Question

5. If the sample size had been 2,500 registered voters, and the results stated 47% would vote for the Republican governor, and 45% said they would vote for the Democratic challenger,

what would the margin of error have been?
Could the director still say that the election was a toss-up?

Answer 1

If we replace for the proportion estimated for the republican governor we got:

`ME=1.96\sqrt{(0.47 (1-0.47))/(2500)}=0.0196`

And the confidence interval given by:

`0.47-0.0196= 0.45`

`0.47+0.0196= 0.49`

If we replace for the proportion estimated for the democratic chalenger we got:

`ME=1.96\sqrt{(0.45 (1-0.45))/(2500)}=0.0195`

And the confidence interval given by:

`0.45-0.0195= 0.43`

`0.45+0.0195= 0.47`

As we can see both confidence intervals not contain the value 0.5 for the true proportion so then the director cannot said that the election was a toss up at 5% of significance.

Explanation:

Previous concepts

A confidence interval is "a range of values that’s likely to include a population value with a certain degree of confidence. It is often expressed a % whereby a population means lies between an upper and lower interval".

The margin of error is the range of values below and above the sample statistic in a confidence interval.

Normal distribution, is a "probability distribution that is symmetric about the mean, showing that data near the mean are more frequent in occurrence than data far from the mean".

The population proportion have the following distribution

`p \sim N(p,\sqrt{(p(1-p))/(n)})`

Solution to the problem

We assume for this case a confidence of 95%. In order to find the critical value we need to take in count that we are finding the interval for a proportion, so on this case we need to use the z distribution.
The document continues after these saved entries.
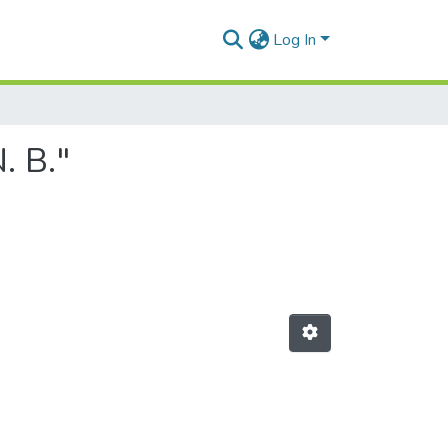
Log In
. B."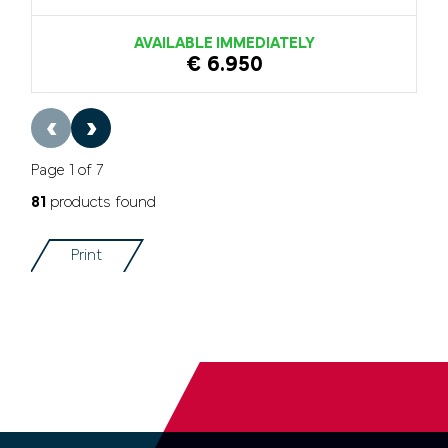
AVAILABLE IMMEDIATELY
€ 6.950
‹
›
Page 1 of 7
81
products found
Print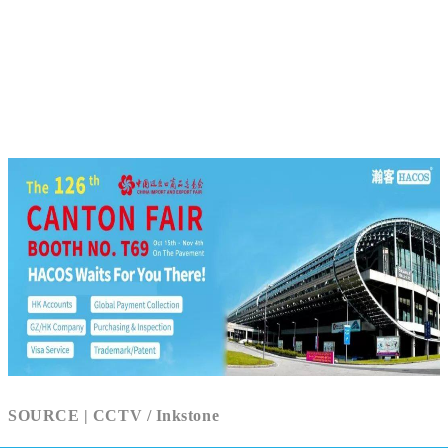
SOURCE | CCTV / Inkstone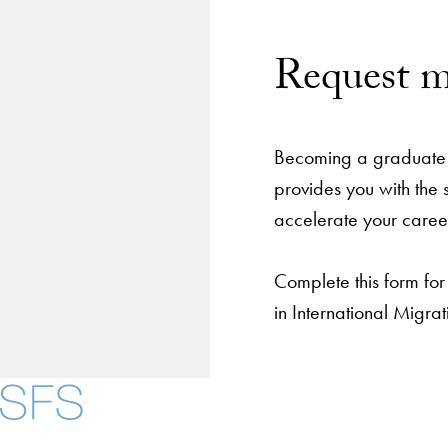
Request m
Becoming a graduate 
provides you with the
accelerate your caree
Complete this form for
in International Migr
About
Community in Dive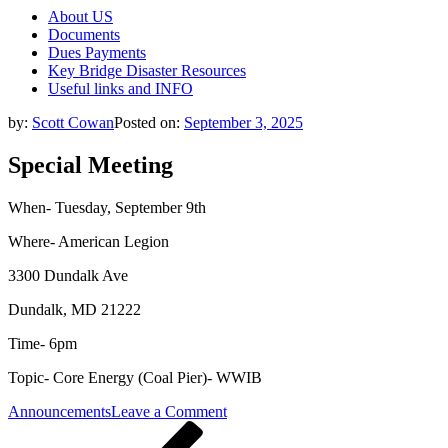
About US
Documents
Dues Payments
Key Bridge Disaster Resources
Useful links and INFO
by:
Scott Cowan
Posted on:
September 3, 2025
Special Meeting
When- Tuesday, September 9th
Where- American Legion
3300 Dundalk Ave
Dundalk, MD 21222
Time- 6pm
Topic- Core Energy (Coal Pier)- WWIB
on
Announcements
Leave a Comment
Post
Previous
Special
Post
Meeting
Since our interval is at 95% of confidence, our significance level would be given by
`\alpha=1-0.95=0.05` and
`\alpha/2 =0.025`. And the critical value would be given by:

`z_(\alpha/2)=-1.96, z_(1-\alpha/2)=1.96`

The margin of error for the proportion interval is given by this formula:

`ME=z_(\alpha/2)\sqrt{(\hat p (1-\hat p))/(n)}` (a)

If we replace for the proportion estimated for the republican governor we got:

`ME=1.96\sqrt{(0.47 (1-0.47))/(2500)}=0.0196`

And the confidence interval given by:

`0.47-0.0196= 0.45`

`0.47+0.0196= 0.49`

If we replace for the proportion estimated for the democratic chalenger we got:

`ME=1.96\sqrt{(0.45 (1-0.45))/(2500)}=0.0195`

And the confidence interval given by:

`0.45-0.0195= 0.43`

`0.45+0.0195= 0.47`

As we can see both confidence intervals not contain the value 0.5 for the true proportion so then the director cannot said that the election was a toss up at 5% of significance.